Extracted data entries:

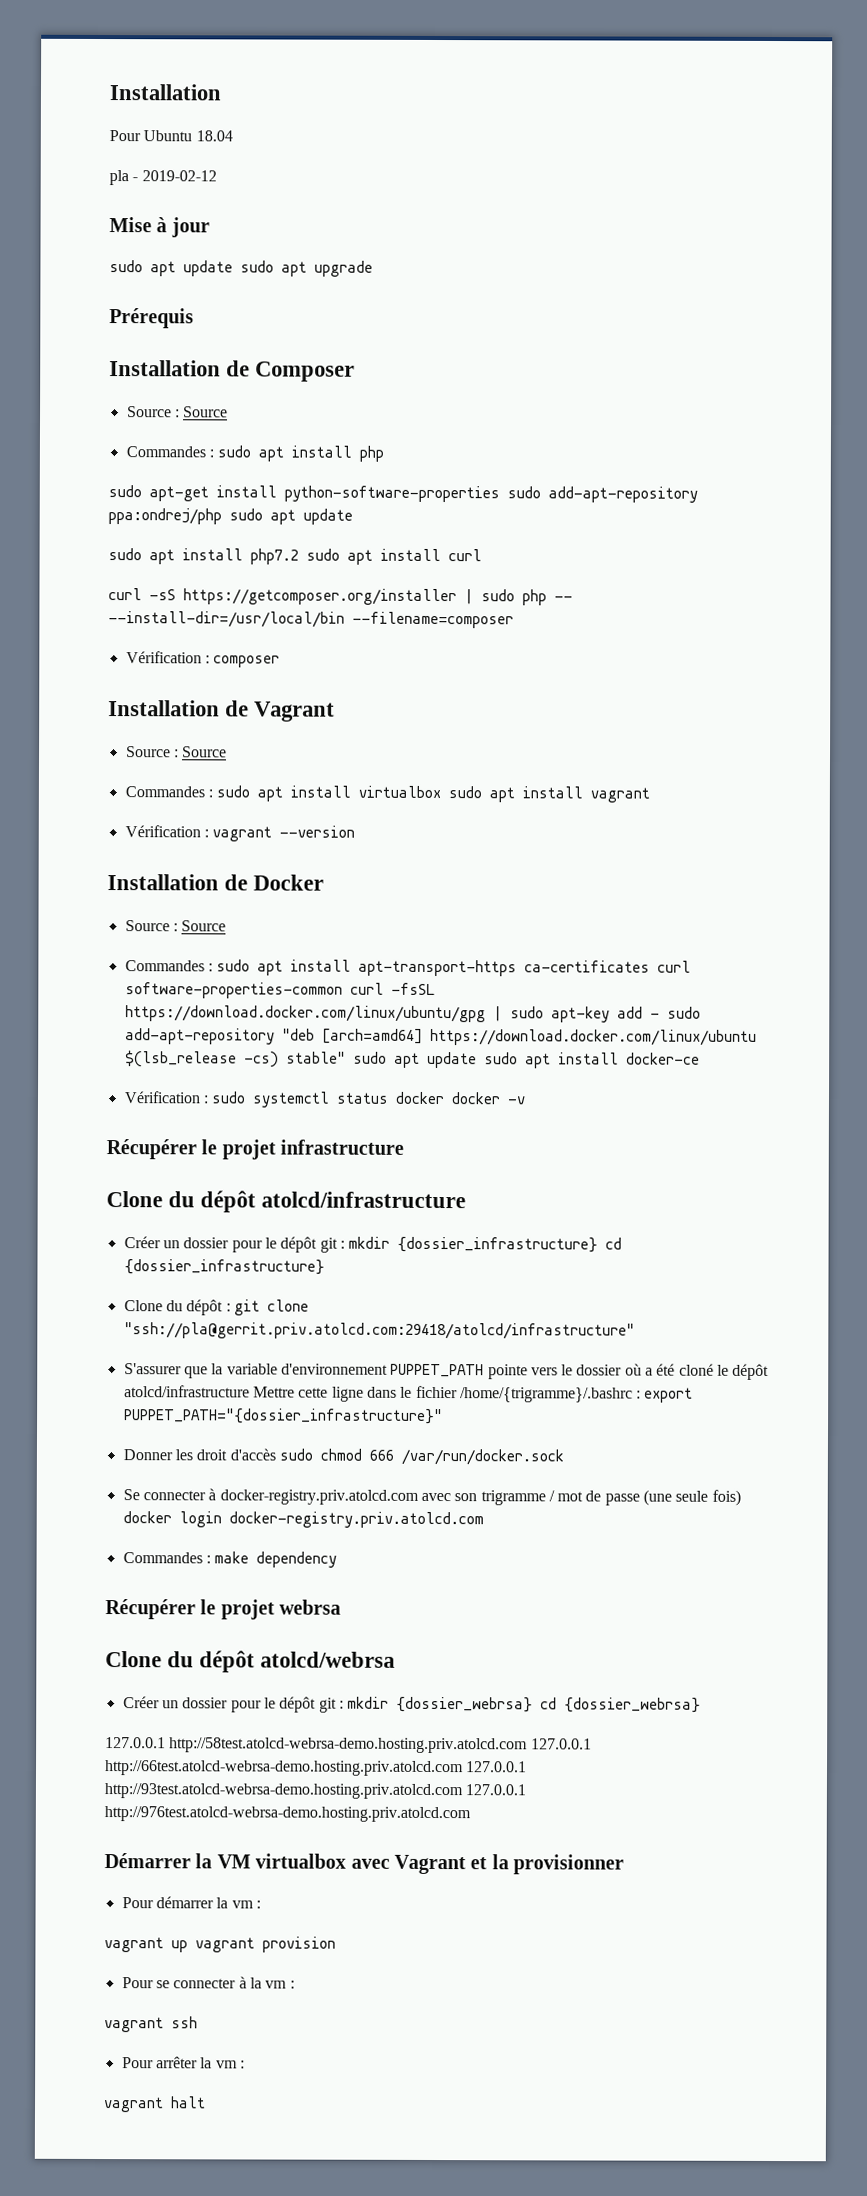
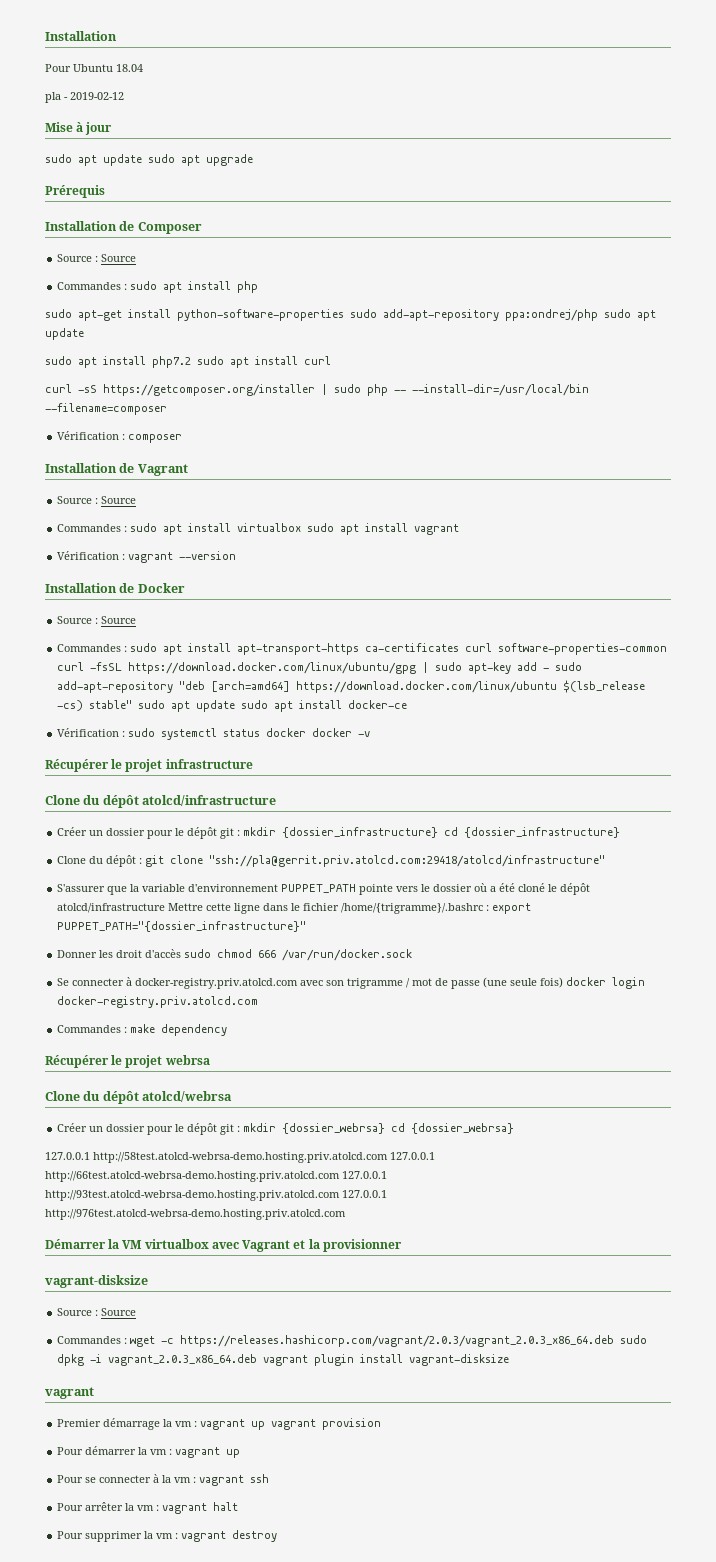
(625, 1864) none -> [45,1275,148,1288] [57,1308,137,1316] [57,1335,648,1347] [57,1354,510,1366] [45,1387,94,1399] [57,1418,382,1430] // vagrant-disksize // Source : Source // Commandes : wget -c https://releases.hashicorp.com/vagrant/2.0.3/vagrant_2.0.3_x86_64.deb sudo dpkg -i vagrant_2.0.3_x86_64.deb vagrant plugin install vagrant-disksize // vagrant // Premier démarrage la vm : vagrant up vagrant provision
[104,1936,336,1953] // vagrant up vagrant provision -> [175,1447,241,1458] vagrant up
(295, 1984) // -> (197, 1480) none
(245, 2064) // -> (160, 1508) none
(206, 2102) none -> [57,1530,278,1542] // Pour supprimer la vm : vagrant destroy

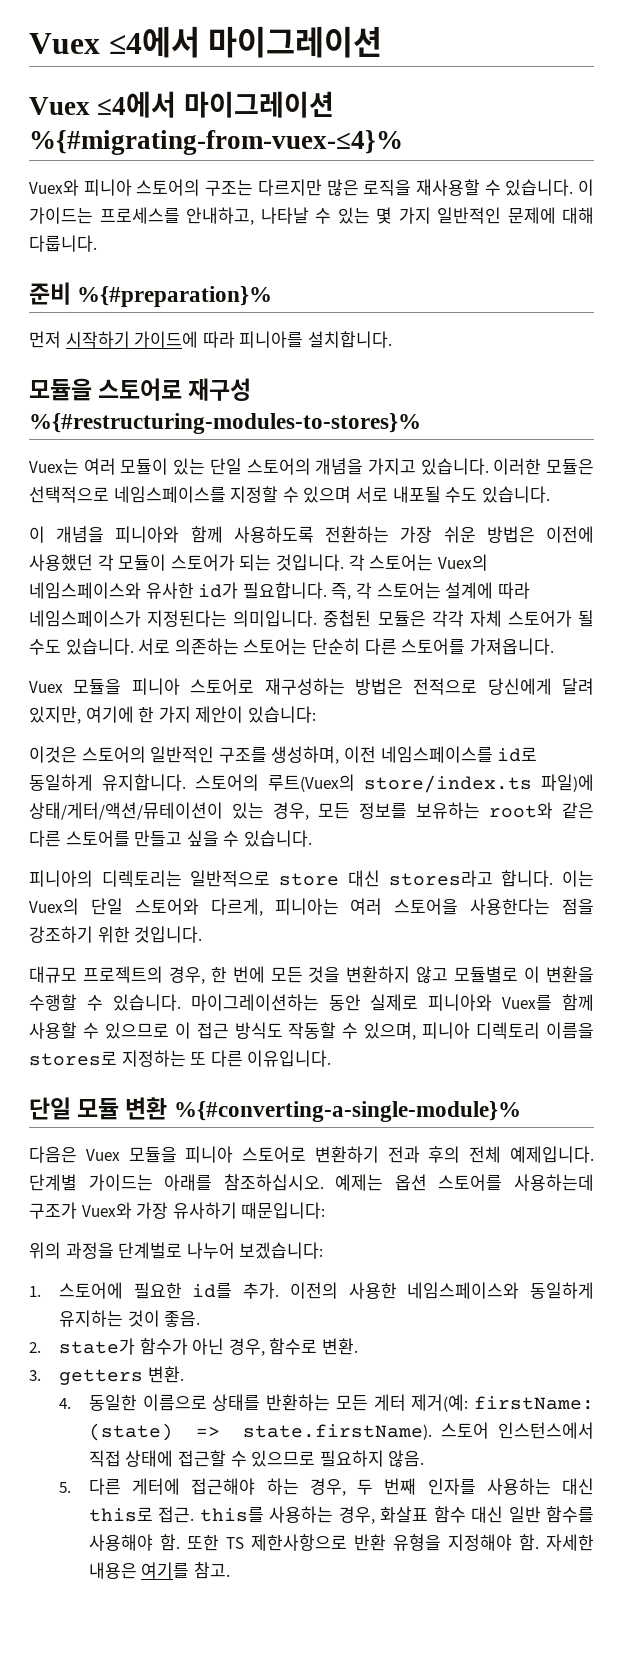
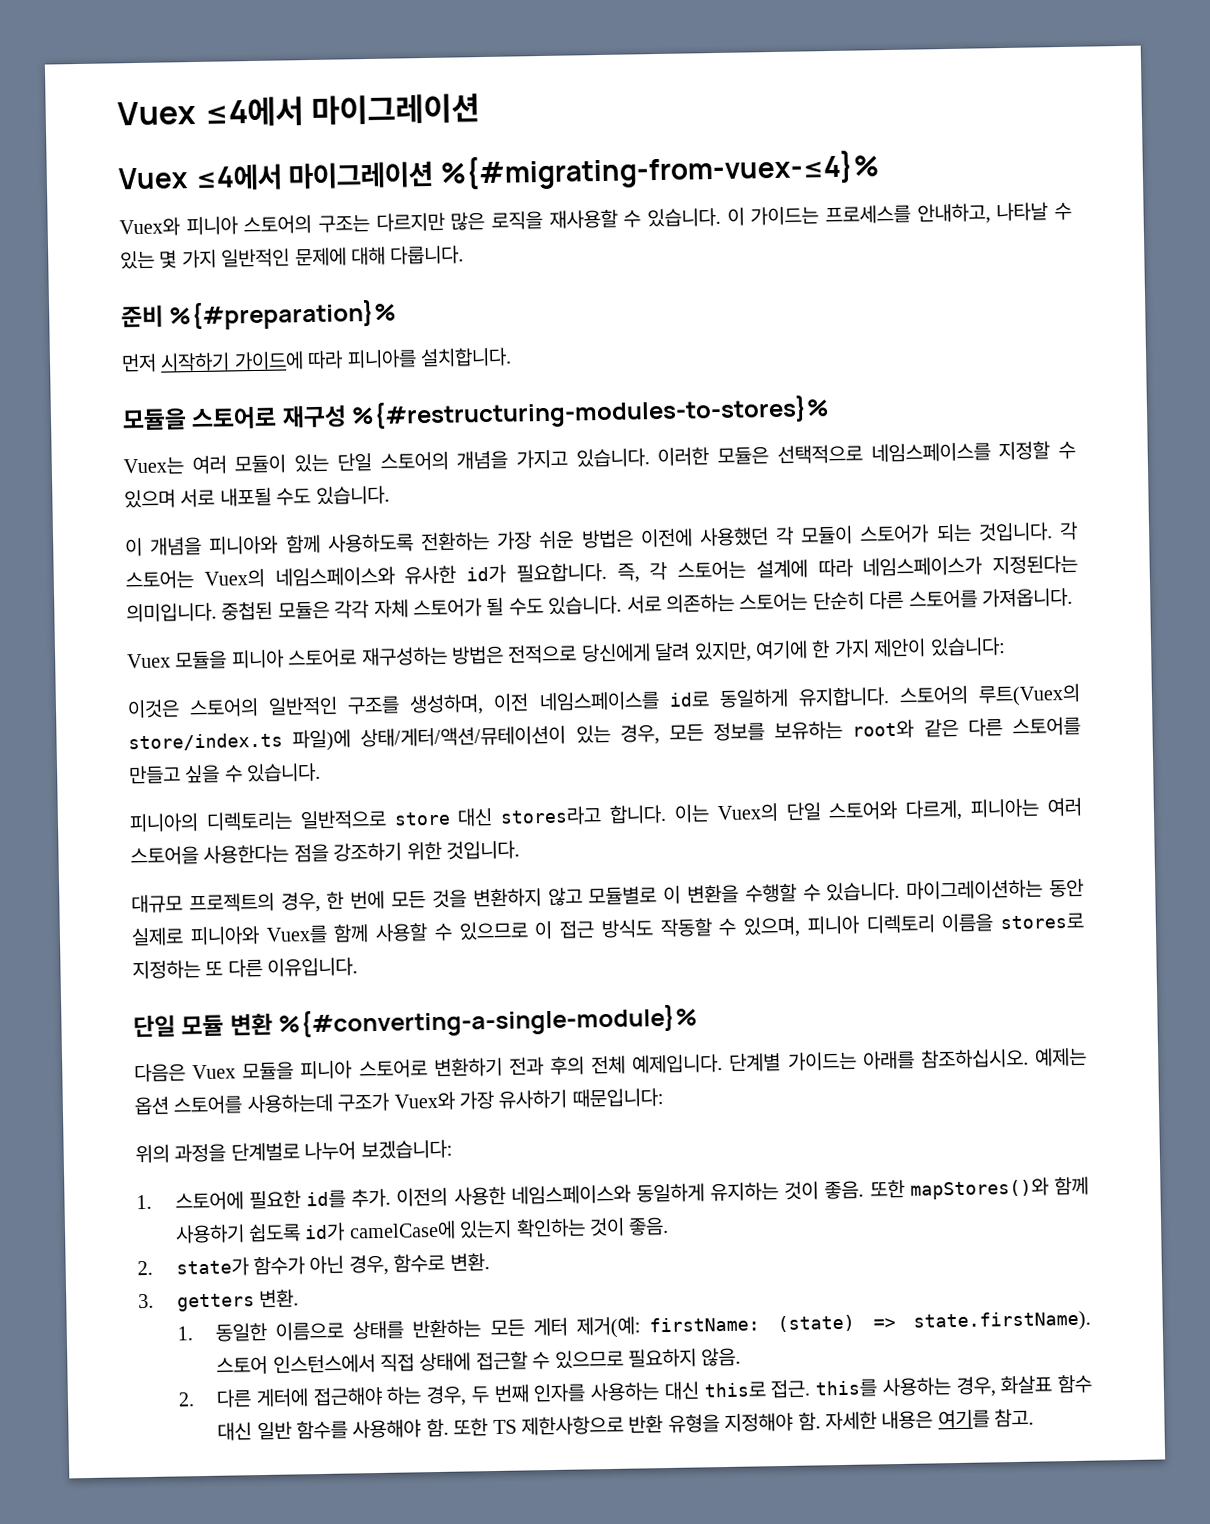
(201, 1318) none -> [869,1176,1089,1200] [174,1216,670,1244] 또한 mapStores()와 함께 사용하기 쉽도록 id가 camelCase에 있는지 확인하는 것이 좋음.
[58,1398,71,1409] 4. -> [176,1326,193,1341] 1.
[58,1482,71,1493] 5. -> [177,1392,195,1407] 2.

▶ [Task item]
After identifying the lines above that contain "vagrant", copy each one.

▶ [Output below]
(625, 1864) none -> [45,1275,148,1288] [57,1308,137,1316] [57,1335,648,1347] [57,1354,510,1366] [45,1387,94,1399] [57,1418,382,1430] // vagrant-disksize // Source : Source // Commandes : wget -c https://releases.hashicorp.com/vagrant/2.0.3/vagrant_2.0.3_x86_64.deb sudo dpkg -i vagrant_2.0.3_x86_64.deb vagrant plugin install vagrant-disksize // vagrant // Premier démarrage la vm : vagrant up vagrant provision
[104,1936,336,1953] // vagrant up vagrant provision -> [175,1447,241,1458] vagrant up
(206, 2102) none -> [57,1530,278,1542] // Pour supprimer la vm : vagrant destroy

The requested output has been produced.